For my paper, I may need to look at film and television genre separately. I want to keep a value structure for importing ideas into the classroom that includes usefulness and practicality.
"Even the most comprehensive discussion of television genre theory, Jane Feuer's essay in Channels of Discourse, ultimately concludes that genre analysis does not work as well as a paradigm for television as it has for film or literature."Mittell identifies this essay as a first step toward a more comprehensive theory of genre for television. I need to see
- what follows this work by him
- and what other work cites this essay
Mittell identifies three traditional approaches to genre analysis:
- definitional - looking for core elements
- interpretation through a theoretical lens
- historical - looking at how genres shift over time, "evolutionary dynamics"
Genres are not timeless and unchanging. "We need to look beyond the text a the locus for genre and instead locate genres within the complex interrelations among texts, industries, audiences, and historical contexts." (p. 7) Analyzing texts is necessary, but insufficient for understanding genre.
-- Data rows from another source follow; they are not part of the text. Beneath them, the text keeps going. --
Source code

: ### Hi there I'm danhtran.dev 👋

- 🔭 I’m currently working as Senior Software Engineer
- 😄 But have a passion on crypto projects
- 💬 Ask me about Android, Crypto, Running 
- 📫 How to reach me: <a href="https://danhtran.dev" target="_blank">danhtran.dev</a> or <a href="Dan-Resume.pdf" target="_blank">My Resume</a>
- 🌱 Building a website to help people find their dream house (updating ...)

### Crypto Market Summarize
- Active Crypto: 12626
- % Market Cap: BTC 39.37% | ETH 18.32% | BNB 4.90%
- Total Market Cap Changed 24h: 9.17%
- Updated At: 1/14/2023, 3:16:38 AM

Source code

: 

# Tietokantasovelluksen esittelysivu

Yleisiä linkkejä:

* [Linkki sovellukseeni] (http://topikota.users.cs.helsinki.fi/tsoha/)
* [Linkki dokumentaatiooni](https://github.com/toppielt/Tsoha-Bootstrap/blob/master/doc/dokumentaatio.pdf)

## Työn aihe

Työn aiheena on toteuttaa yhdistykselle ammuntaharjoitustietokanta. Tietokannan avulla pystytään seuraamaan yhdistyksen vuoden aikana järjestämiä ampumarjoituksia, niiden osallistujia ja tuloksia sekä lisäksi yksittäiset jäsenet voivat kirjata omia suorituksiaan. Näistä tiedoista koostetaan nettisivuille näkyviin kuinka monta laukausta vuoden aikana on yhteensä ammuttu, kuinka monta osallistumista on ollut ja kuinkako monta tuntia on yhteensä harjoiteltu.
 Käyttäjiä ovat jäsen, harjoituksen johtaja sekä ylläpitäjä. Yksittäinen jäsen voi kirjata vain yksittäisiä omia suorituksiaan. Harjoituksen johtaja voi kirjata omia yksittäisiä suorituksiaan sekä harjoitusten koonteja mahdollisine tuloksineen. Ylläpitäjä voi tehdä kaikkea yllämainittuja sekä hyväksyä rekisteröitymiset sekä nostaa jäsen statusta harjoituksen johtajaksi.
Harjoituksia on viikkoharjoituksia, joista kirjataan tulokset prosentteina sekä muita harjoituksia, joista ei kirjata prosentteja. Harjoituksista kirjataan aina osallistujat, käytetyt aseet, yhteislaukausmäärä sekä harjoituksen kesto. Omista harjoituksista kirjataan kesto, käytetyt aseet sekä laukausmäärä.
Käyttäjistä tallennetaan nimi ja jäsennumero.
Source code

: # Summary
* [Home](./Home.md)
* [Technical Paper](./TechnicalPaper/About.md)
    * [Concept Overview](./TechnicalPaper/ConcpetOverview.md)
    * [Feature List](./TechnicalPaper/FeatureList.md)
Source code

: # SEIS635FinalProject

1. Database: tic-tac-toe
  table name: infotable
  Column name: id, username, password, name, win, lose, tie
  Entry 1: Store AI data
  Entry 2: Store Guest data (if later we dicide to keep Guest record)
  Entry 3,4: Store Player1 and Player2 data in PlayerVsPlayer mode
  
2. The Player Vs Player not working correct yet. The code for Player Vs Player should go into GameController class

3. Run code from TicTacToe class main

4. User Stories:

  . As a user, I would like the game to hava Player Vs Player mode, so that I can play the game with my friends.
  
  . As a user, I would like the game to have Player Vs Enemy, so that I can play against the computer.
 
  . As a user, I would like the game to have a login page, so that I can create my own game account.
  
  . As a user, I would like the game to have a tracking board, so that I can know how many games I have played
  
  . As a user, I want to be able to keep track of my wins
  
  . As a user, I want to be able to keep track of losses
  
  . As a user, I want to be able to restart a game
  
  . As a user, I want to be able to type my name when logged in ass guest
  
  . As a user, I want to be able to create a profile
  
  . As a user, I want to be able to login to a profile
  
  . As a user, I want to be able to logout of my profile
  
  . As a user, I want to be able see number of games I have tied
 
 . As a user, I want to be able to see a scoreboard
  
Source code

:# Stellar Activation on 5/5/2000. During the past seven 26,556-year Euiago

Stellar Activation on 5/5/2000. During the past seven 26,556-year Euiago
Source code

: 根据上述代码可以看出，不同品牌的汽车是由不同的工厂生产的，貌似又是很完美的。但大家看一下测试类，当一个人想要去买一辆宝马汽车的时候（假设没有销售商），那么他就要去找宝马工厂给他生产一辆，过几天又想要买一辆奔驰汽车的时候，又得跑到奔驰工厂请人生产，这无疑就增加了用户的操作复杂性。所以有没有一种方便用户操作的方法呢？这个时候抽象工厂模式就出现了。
Mittell brings in Foucault's "discursive practices" and situates this essay theoretically in line with poststructuralism.
Mittell says that to analyze genre, we need to look at "what audiences and industries say about genres, what terms and definitions circulate around any given instance of genre, and how specific cultural concepts are linked to particular genres." (p. 8) He advocates decentering the text. Instead of seeing the text as a stable object, he sees texts as "sites of discursive practice". (p. 9). He mentions mapping generic discourses. He also brings social situation and power into the discussion.
Mittell acknowledges previous work on genre as a discursive process and cites Rick Altman's book Film/Genre as the key work, described as his "influential textualist semantic/syntactic theory of genre". Mittell contrasts his work with Altman's, saying that Altman still remains too bounded by the text.
"Altman convincingly argues that the film industry promotes multiple genres around any single movie to maximize audience appeals." (p. 10). I need to look for this specifically in Altman's book. This is important to understanding genre, I think. It's also interesting to consider this in light of the parody videos on YouTube, like "Scary Mary", that repackage familiar movies in different genres.
"... genres work as discursive clusters..." p. 11
Mittell's definition of genre:
"... genres are categorical clusters of discursive processes that transect texts via their cultural interactions with industries, audiences, and broader contexts."
Mittell gives a case study in genre analysis using Michael Jackson's music videos, Billie Jean, Beat It, and Thriller. He outlines how traditional approaches might look at the texts, then how he proposes genre should be examined. In his example, he identifies many cultural influences on the work that are essential and are unaccounted for in any examination of genre that stops at the boundaries of the text.
Mittell concludes with five principles of cultural genre analysis:
- Genre analysis should be specific to the medium, i.e. don't use film genre theory for TV
- Genre studies must balance between the general and the specific.
- History of genre should take discourses into account.
- Genres have to be understood by looking at how they tie into to the larger culture.
- Genres have to be understood within hierarchies of power within culture.